A última cena do filme é bastante emblemática: Chico Chapas, como um verdadeiro herói de um western de John Ford, caminha em direção ao horizonte, rumo ao crepúsculo – um sujeito combalido, perdido em sua solidão e retrato de um presente anacrônico. Os últimos enquadramentos e o ritmo em ramerrão desse último trecho enfatizam a conclusão reticente da obra, situando-a como uma trilogia acabada somente enquanto película, mas com um conteúdo em construção constante. Exatamente como a última noite de histórias entre Xerazade e o rei Xariar, onde o número primeiro, que sucede o milésimo, encontra sentido em uma cosmovisão de contemplação do infinito.
Conclusão:
As Mil e Uma Noites é uma história de vida e morte.
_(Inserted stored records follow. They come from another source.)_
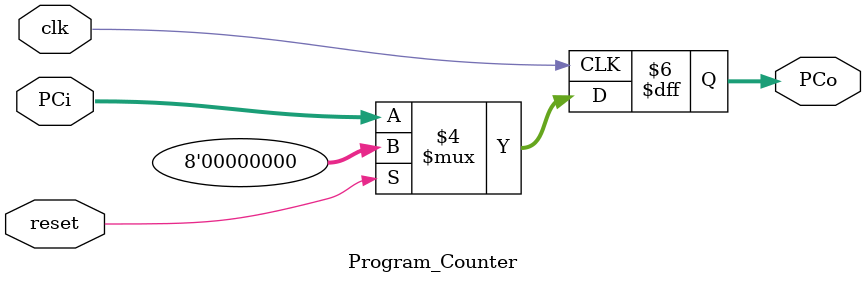
<source format=v>
module Program_Counter(clk, reset, PCi, PCo);

input clk, reset;
input [7:0]PCi;

output reg [7:0]PCo;


always @ (posedge clk) begin

	if (reset == 1'b1)
	PCo = 8'b0;
   else
	PCo = PCi;

end

endmodule

</source>
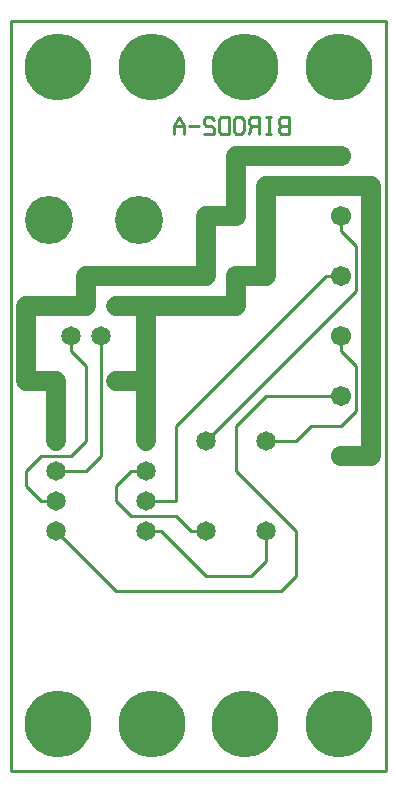
<source format=gbl>
%MOIN*%
%FSLAX25Y25*%
G04 D10 used for Character Trace; *
G04     Circle (OD=.01000) (No hole)*
G04 D11 used for Power Trace; *
G04     Circle (OD=.06700) (No hole)*
G04 D12 used for Signal Trace; *
G04     Circle (OD=.01100) (No hole)*
G04 D13 used for Via; *
G04     Circle (OD=.05800) (Round. Hole ID=.02800)*
G04 D14 used for Component hole; *
G04     Circle (OD=.06500) (Round. Hole ID=.03500)*
G04 D15 used for Component hole; *
G04     Circle (OD=.06700) (Round. Hole ID=.04300)*
G04 D16 used for Component hole; *
G04     Circle (OD=.08100) (Round. Hole ID=.05100)*
G04 D17 used for Component hole; *
G04     Circle (OD=.08900) (Round. Hole ID=.05900)*
G04 D18 used for Component hole; *
G04     Circle (OD=.11300) (Round. Hole ID=.08300)*
G04 D19 used for Component hole; *
G04     Circle (OD=.16000) (Round. Hole ID=.13000)*
G04 D20 used for Component hole; *
G04     Circle (OD=.18300) (Round. Hole ID=.15300)*
G04 D21 used for Component hole; *
G04     Circle (OD=.22291) (Round. Hole ID=.19291)*
%ADD10C,.01000*%
%ADD11C,.06700*%
%ADD12C,.01100*%
%ADD13C,.05800*%
%ADD14C,.06500*%
%ADD15C,.06700*%
%ADD16C,.08100*%
%ADD17C,.08900*%
%ADD18C,.11300*%
%ADD19C,.16000*%
%ADD20C,.18300*%
%ADD21C,.22291*%
%IPPOS*%
%LPD*%
G90*X0Y0D02*D21*X15625Y15625D03*X46875D03*D12*    
X35000Y60000D02*X90000D01*X95000Y65000D01*        
Y80000D01*X75000Y100000D01*Y115000D01*            
X85000Y125000D01*X110000D01*D15*D03*D12*          
Y115000D02*X115000Y120000D01*X100000Y115000D02*   
X110000D01*X95000Y110000D02*X100000Y115000D01*    
X85000Y110000D02*X95000D01*D14*X85000D03*         
X65000D03*D12*X115000Y160000D01*Y175000D01*       
X110000Y180000D01*Y185000D01*D15*D03*D11*         
X120000Y105000D02*Y195000D01*X110000Y105000D02*   
X120000D01*D15*X110000D03*D12*X115000Y120000D02*  
Y135000D01*X110000Y140000D01*Y145000D01*D15*D03*  
Y165000D03*D12*X105000D01*X55000Y115000D01*       
Y90000D01*X45000D01*D14*D03*D12*X40000Y85000D02*  
X55000D01*X60000Y80000D01*X65000D01*D14*D03*D12*  
Y65000D02*X80000D01*X65000D02*X50000Y80000D01*    
X45000D01*D14*D03*D12*X40000Y85000D02*            
X35000Y90000D01*Y95000D01*X40000Y100000D01*       
X45000D01*D14*D03*Y110000D03*D11*Y130000D01*      
X35000D01*D14*D03*D12*X25000Y110000D02*Y135000D01*
X20000Y105000D02*X25000Y110000D01*                
X10000Y105000D02*X20000D01*X5000Y100000D02*       
X10000Y105000D01*X5000Y95000D02*Y100000D01*       
X10000Y90000D02*X5000Y95000D01*X10000Y90000D02*   
X15000D01*D14*D03*D12*Y100000D02*X25000D01*D14*   
X15000D03*D12*X25000D02*X30000Y105000D01*         
Y145000D01*D14*D03*X35000Y155000D03*D11*X45000D01*
Y130000D01*D12*X25000Y135000D02*X20000Y140000D01* 
Y145000D01*D14*D03*X25000Y155000D03*D11*X5000D01* 
Y130000D01*X15000D01*D14*D03*D11*Y110000D01*D14*  
D03*Y80000D03*D12*X35000Y60000D01*D21*            
X78125Y15625D03*D12*X80000Y65000D02*              
X85000Y70000D01*Y80000D01*D14*D03*D21*            
X109375Y15625D03*D11*X45000Y155000D02*X75000D01*  
X25000D02*Y165000D01*X65000D01*Y185000D01*        
X75000D01*D15*D03*D11*Y205000D01*X110000D01*D15*  
D03*D11*X85000Y195000D02*X120000D01*              
X85000Y165000D02*Y195000D01*X75000Y165000D02*     
X85000D01*D15*X75000D03*D11*Y155000D01*D19*       
X42500Y183500D03*X12500D03*D10*X92511Y212129D02*  
Y217871D01*X90000D01*X89163Y216914D01*Y215957D01* 
X90000Y215000D01*X89163Y214043D01*Y213086D01*     
X90000Y212129D01*X92511D01*Y215000D02*X90000D01*  
X85837Y212129D02*Y217871D01*X86674Y212129D02*     
X85000D01*X86674Y217871D02*X85000D01*             
X82511Y212129D02*Y217871D01*X80000D01*            
X79163Y216914D01*Y215957D01*X80000Y215000D01*     
X82511D01*X80000D02*X79163Y212129D01*             
X74163Y213086D02*X75000Y212129D01*X76674D01*      
X77511Y213086D01*Y216914D01*X76674Y217871D01*     
X75000D01*X74163Y216914D01*Y213086D01*            
X72511Y212129D02*Y217871D01*X70000D01*            
X69163Y216914D01*Y213086D01*X70000Y212129D01*     
X72511D01*X67511Y216914D02*X66674Y217871D01*      
X65000D01*X64163Y216914D01*Y215957D01*            
X65000Y215000D01*X66674D01*X67511Y214043D01*      
Y212129D01*X64163D01*X62511Y215000D02*X59163D01*  
X57511Y212129D02*Y215000D01*X55837Y217871D01*     
X54163Y215000D01*Y212129D01*X57511Y215000D02*     
X54163D01*D21*X109375Y234375D03*X78125D03*        
X46875D03*X15625D03*D12*X125000Y0D02*Y250000D01*  
X0Y0D02*X125000D01*X0D02*Y250000D01*X125000D01*   
M02*                                              

</source>
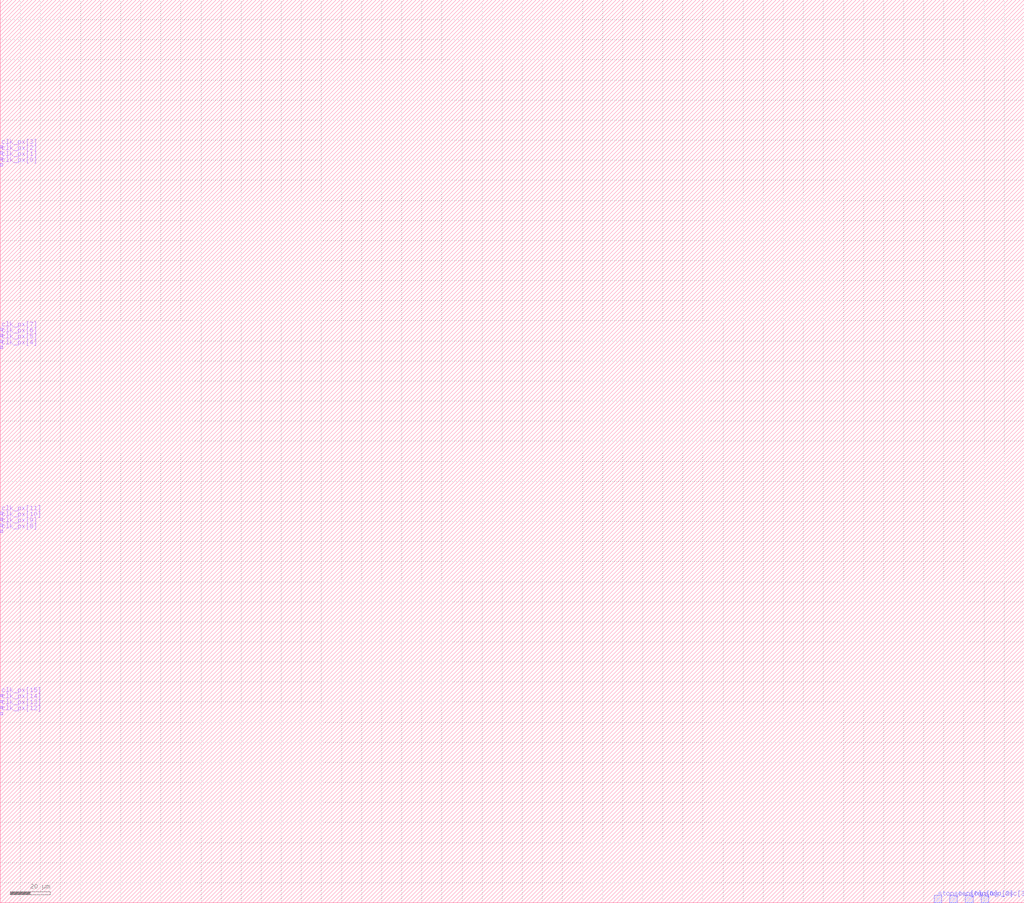
<source format=lef>
VERSION 5.7 ;
BUSBITCHARS "[]" ;
DIVIDERCHAR "/" ;

PROPERTYDEFINITIONS
   MACRO drcSignature INTEGER ;
END PROPERTYDEFINITIONS

MACRO analogPxArray
  CLASS  CORE ;
  FOREIGN analogPxArray 0.000 0.000 ;
  ORIGIN 0.000 0.000 ;
  SIZE 510.000 BY 450.000 ;
  SITE core ;
  PIN clk_px[0]
    DIRECTION INOUT ;
    USE SIGNAL ;
    PORT
      LAYER metal1 ;
        RECT 0 367.05 1.2 368.25 ;
    END
  END clk_px[0]
  PIN clk_px[1]
    DIRECTION INOUT ;
    USE SIGNAL ;
    PORT
      LAYER metal1 ;
        RECT 0 370.05 1.2 371.25 ;
    END
  END clk_px[1]
  PIN clk_px[2]
    DIRECTION INOUT ;
    USE SIGNAL ;
    PORT
      LAYER metal1 ;
        RECT 0 373.05 1.2 374.25 ;
    END
  END clk_px[2]
  PIN clk_px[3]
    DIRECTION INOUT ;
    USE SIGNAL ;
    PORT
      LAYER metal1 ;
        RECT 0 376.05 1.2 377.25 ;
    END
  END clk_px[3]
  PIN clk_px[4]
    DIRECTION INOUT ;
    USE SIGNAL ;
    PORT
      LAYER metal1 ;
        RECT 0 276.15 1.2 277.35 ;
    END
  END clk_px[4]
  PIN clk_px[5]
    DIRECTION INOUT ;
    USE SIGNAL ;
    PORT
      LAYER metal1 ;
        RECT 0 279.15 1.2 280.35 ;
    END
  END clk_px[5]
  PIN clk_px[6]
    DIRECTION INOUT ;
    USE SIGNAL ;
    PORT
      LAYER metal1 ;
        RECT 0 282.15 1.2 283.35 ;
    END
  END clk_px[6]
  PIN clk_px[7]
    DIRECTION INOUT ;
    USE SIGNAL ;
    PORT
      LAYER metal1 ;
        RECT 0 285.15 1.2 286.35 ;
    END
  END clk_px[7]
  PIN clk_px[8]
    DIRECTION INOUT ;
    USE SIGNAL ;
    PORT
      LAYER metal1 ;
        RECT 0 184.5 1.2 185.7 ;
    END
  END clk_px[8]
  PIN clk_px[9]
    DIRECTION INOUT ;
    USE SIGNAL ;
    PORT
      LAYER metal1 ;
        RECT 0 187.5 1.2 188.7 ;
    END
  END clk_px[9]
  PIN clk_px[10]
    DIRECTION INOUT ;
    USE SIGNAL ;
    PORT
      LAYER metal1 ;
        RECT 0 190.5 1.2 191.7 ;
    END
  END clk_px[10]
  PIN clk_px[11]
    DIRECTION INOUT ;
    USE SIGNAL ;
    PORT
      LAYER metal1 ;
        RECT 0 193.5 1.2 194.7 ;
    END
  END clk_px[11]
  PIN clk_px[12]
    DIRECTION INOUT ;
    USE SIGNAL ;
    PORT
      LAYER metal1 ;
        RECT 0 93.75 1.2 94.95 ;
    END
  END clk_px[12]
  PIN clk_px[15]
    DIRECTION INOUT ;
    USE SIGNAL ;
    PORT
      LAYER metal1 ;
        RECT 0 102.75 1.2 103.95 ;
    END
  END clk_px[15]
  PIN clk_px[13]
    DIRECTION INOUT ;
    USE SIGNAL ;
    PORT
      LAYER metal1 ;
        RECT 0 96.75 1.2 97.95 ;
    END
  END clk_px[13]
  PIN clk_px[14]
    DIRECTION INOUT ;
    USE SIGNAL ;
    PORT
      LAYER metal1 ;
        RECT 0 99.75 1.2 100.95 ;
    END
  END clk_px[14]
  PIN stop_osc[0]
    DIRECTION INOUT ;
    USE SIGNAL ;
    PORT
      LAYER metal2 ;
        RECT 465.15 0 468.9 3.75 ;
    END
  END stop_osc[0]
  PIN stop_osc[1]
    DIRECTION INOUT ;
    USE SIGNAL ;
    PORT
      LAYER metal2 ;
        RECT 472.95 0 476.7 3.75 ;
    END
  END stop_osc[1]
  PIN stop_osc[2]
    DIRECTION INOUT ;
    USE SIGNAL ;
    PORT
      LAYER metal2 ;
        RECT 480.75 0 484.5 3.75 ;
    END
  END stop_osc[2]
  PIN stop_osc[3]
    DIRECTION INOUT ;
    USE SIGNAL ;
    PORT
      LAYER metal2 ;
        RECT 488.55 0 492.3 3.75 ;
    END
  END stop_osc[3]
  PROPERTY drcSignature 143847558 ;
END analogPxArray

END LIBRARY

</source>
É a valorização máxima do ato de contar, o lugar em que o fluxo narrativo das fábulas confunde-se com a própria existência e passa a ser uma função tão vital quanto comer e respirar. Na falta de perspectivas e sem uma saída clara, o povo português parece coexistir com uma espécie de miséria que vai muito além da questão material. Possuem uma aparente aptidão para a sobrevivência, que aqui é explorada principalmente através da capacidade de fazer rir, e de forma tão engenhosa quanto os vizires, comerciantes e califas do livro, os portugueses, à sua maneira, vão se estabelecendo em meio às incertezas e desamparo.
Como um bom fado, As Mil e Uma Noites de Miguel Gomes é um tributo à tristeza, uma elegia que coloca em perspectiva o futuro confrontando-o com o passado. Um conto em suspensão em que se espera, quem sabe, a redenção do rei Xariar.